Entre mise au pas de Hong Kong et répression contre la minorité musulmane des Ouïghours au Xinjiang (nord-ouest), l’administration Biden devrait particulièrement faire monter la pression en matière de droits de l’Homme.

Joe Biden lui-même n’a pas mâché ses mots en début d’année à l’endroit du président chinois. « C’est un type qui n’a pas le moindre ossement de démocratie dans son squelette », déclarait alors l’ex-vice président. « C’est un voyou ».

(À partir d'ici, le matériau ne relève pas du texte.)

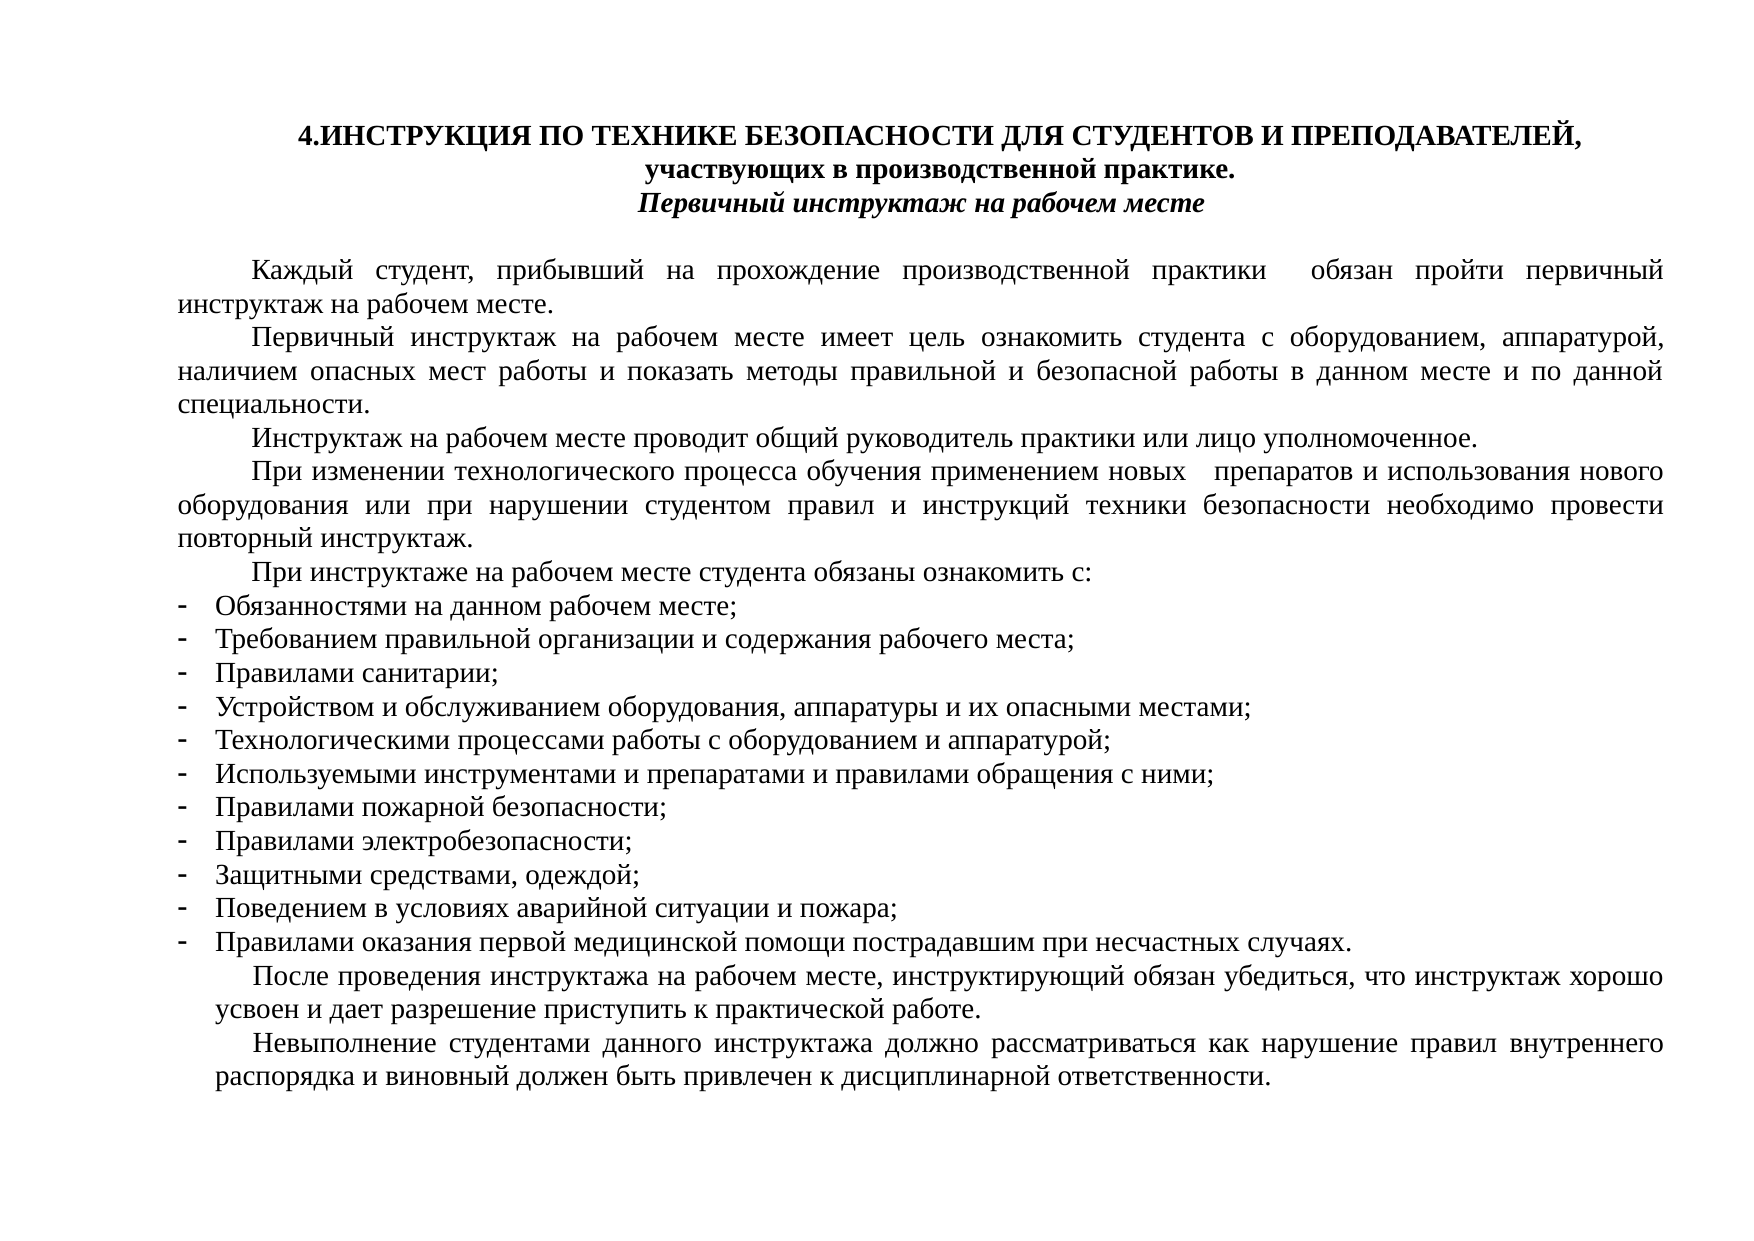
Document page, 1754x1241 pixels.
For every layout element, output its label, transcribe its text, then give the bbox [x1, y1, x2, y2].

text После проведения инструктажа на рабочем месте, инструктирующий обязан убедиться, что инструктаж хорошо усвоен и дает разрешение приступить к практической работе. [215, 958, 1665, 1025]
text - Защитными средствами, одеждой; [177, 857, 1665, 891]
text - Обязанностями на данном рабочем месте; [177, 588, 1665, 621]
text - Технологическими процессами работы с оборудованием и аппаратурой; [177, 722, 1665, 756]
text - Поведением в условиях аварийной ситуации и пожара; [177, 891, 1665, 924]
text - Устройством и обслуживанием оборудования, аппаратуры и их опасными местами; [177, 689, 1665, 722]
text При изменении технологического процесса обучения применением новых препаратов и использования нового оборудования или при нарушении студентом правил и инструкций техники безопасности необходимо провести повторный инструктаж. [177, 453, 1665, 554]
text Каждый студент, прибывший на прохождение производственной практики обязан пройти первичный инструктаж на рабочем месте. [177, 252, 1665, 319]
text Инструктаж на рабочем месте проводит общий руководитель практики или лицо уполномоченное. [177, 420, 1665, 453]
text Первичный инструктаж на рабочем месте имеет цель ознакомить студента с оборудованием, аппаратурой, наличием опасных мест работы и показать методы правильной и безопасной работы в данном месте и по данной специальности. [177, 319, 1665, 420]
text Невыполнение студентами данного инструктажа должно рассматриваться как нарушение правил внутреннего распорядка и виновный должен быть привлечен к дисциплинарной ответственности. [215, 1025, 1665, 1092]
text При инструктаже на рабочем месте студента обязаны ознакомить с: [177, 554, 1665, 588]
text - Требованием правильной организации и содержания рабочего места; [177, 621, 1665, 655]
text - Правилами санитарии; [177, 655, 1665, 689]
text - Правилами электробезопасности; [177, 823, 1665, 857]
text - Правилами пожарной безопасности; [177, 789, 1665, 823]
text 4.ИНСТРУКЦИЯ ПО ТЕХНИКЕ БЕЗОПАСНОСТИ ДЛЯ СТУДЕНТОВ И ПРЕПОДАВАТЕЛЕЙ, [215, 118, 1665, 152]
text участвующих в производственной практике. [215, 152, 1665, 185]
text - Правилами оказания первой медицинской помощи пострадавшим при несчастных случаях. [177, 924, 1665, 958]
text Первичный инструктаж на рабочем месте [177, 185, 1665, 219]
text - Используемыми инструментами и препаратами и правилами обращения с ними; [177, 756, 1665, 789]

« Son équipe a déjà qualifié l’internement des Ouïghours de génocide », rappelle la sinologue Bonnie Glaser,  du Center for Strategic and International Studies à Washington.

Washington : le retour

Pékin pourrait voir d’un mauvais œil le retour de l’Amérique dans le système multilatéral, alors que Donald Trump l’a retirée de l’accord de Paris sur le climat, de l’accord sur le nucléaire iranien, de l’UNESCO et de l’Organisation mondiale de la santé (OMS).

« Les États-Unis vont jouer un rôle plus important sur la scène internationale. Il y aura moins de place à remplir pour la Chine », prédit à Pékin le politologue indépendant Hua Po.

Sous Donald Trump, les retraits américains ont pu faire par contraste apparaître la Chine comme la championne du multilatéralisme.

« Notre démocratie, lorsqu’elle est affaiblie, en désarroi, est sans doute une bonne chose pour la Chine », observait le conseiller Blinken lors d’une intervention récente à l’institut Hudson. « Cela rend notre modèle moins attirant ».

Côté chinois, certains observateurs s’attendent à un retour à la coopération de l’ère Obama sur des dossiers spécifiques comme la Corée du Nord et la sécurité nucléaire, à l’instar de Shen Dingli, professeur à l’Université Fudan à Shanghai.

Mais aux yeux de Pékin, « peu importe que le président soit Donald Trump ou Joe Biden. Aucun des deux n’est prêt à abandonner la domination américaine sur le monde. Sur ce point-là, rien ne changera », prévient-il.